Critical issues: Skin and scar biomechanics are typically characterized by using tensile failure, which identifies the tissue's resistance to rupture but offers limited insight into its normal daily function. Characterizing physiologically relevant biomechanics of skin, and how they change with injury, is critical to understand the tissue's ability to resist elongation, bear load, and dissipate energy via viscous means.
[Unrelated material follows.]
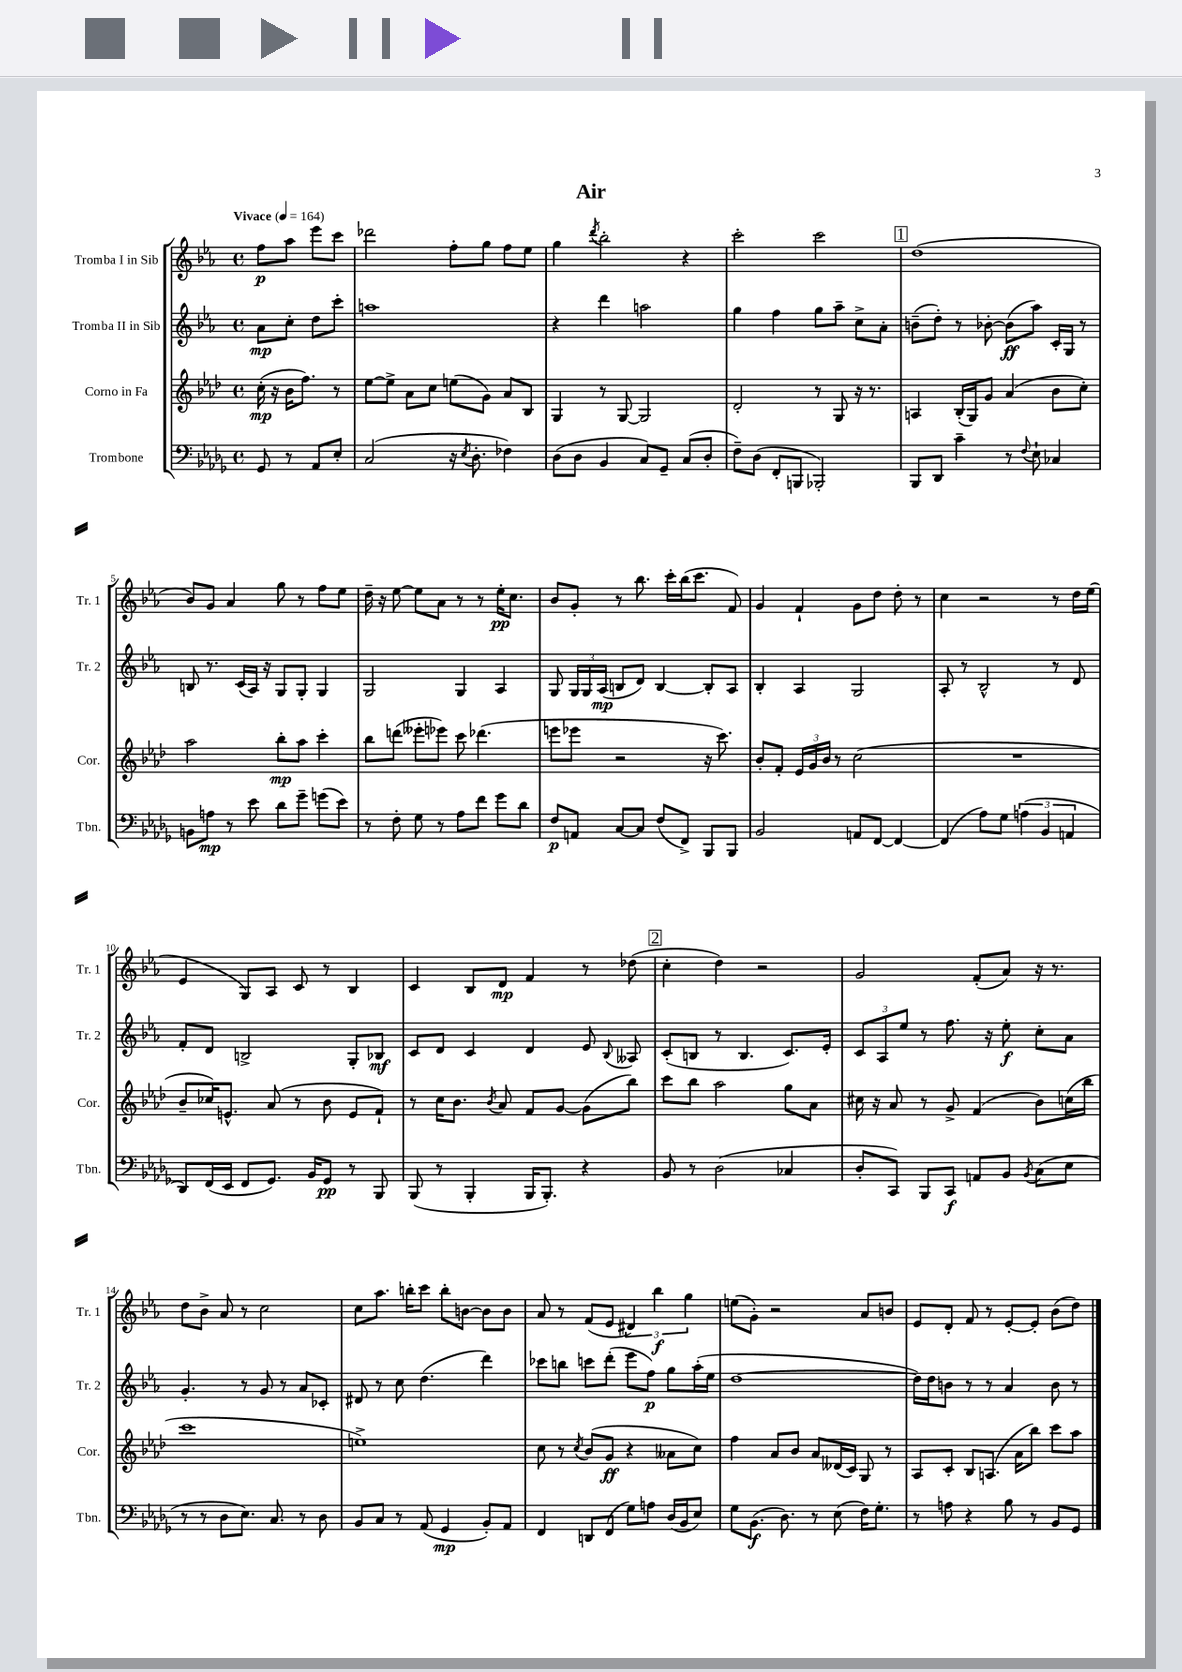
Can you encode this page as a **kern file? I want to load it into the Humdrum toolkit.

Future directions: Compared with uninjured skin, scar tissue demonstrates similar high-load stiffness, greatly reduced resistance to failure, reduced low-load compliance, and altered material directionality. These findings, identified through combined stress relaxation and failure testing, suggest morphological changes with injury that are consistent with the viscoelastic and directional changes observed biomechanically. A more complete understanding of the directional, physiologically relevant skin biomechanics can guide the design and critical functional assessment of wound treatments, scaffolds, and tissue-engineered skin replacements.

David T. Corr, PhD

Figure 1.

(a–c) Schematic of biomechanical protocol. (a) Mechanical test specimens are obtained by using a punch in both uninjured skin and scar, in two orthogonal directions: axial (cranial–caudal) and transverse (dorsal–ventral). (b) A stress-relaxation protocol (e.g., a 10% elongation, held for 4 min [first 10 s shown]) is used to characterize the low-load viscoelastic response, nondestructively. (c) Finally, the specimen is stretched to failure to obtain measures of the toe-in region (approximated by arrow), high-load stiffness (gray area of line), and failure properties. (d–f) Skin and scar data in a representative animal. (d) Mechanical test specimens obtained in scar (left) and uninjured skin (right). (e) Relaxation tests reveal that scar relaxes faster and is stiffer at lower loads. (f) Failure testing shows, despite similar high-load linear stiffness values, that scars exhibit stiffer low-load behavior, and greatly reduced resistance to rupture. This combined protocol identifies the physiologic and failure properties, as well as their planar directionality, and how these change with injury (adapted from Ref.).

Figure 2.

Polarized light microscopy of skin (left) and scar (right), showing collagen network organization with regard to axial and transverse axes. Skin displays a collagen network with principal direction biased toward the transverse direction. Scars healed with considerable organization, in a fiber orientation with similar components in both directions, and exhibited much thinner fiber bundles than uninjured skin. These morphologic differences between skin and scar support the observed viscoelastic and failure biomechanics (modified from Ref.).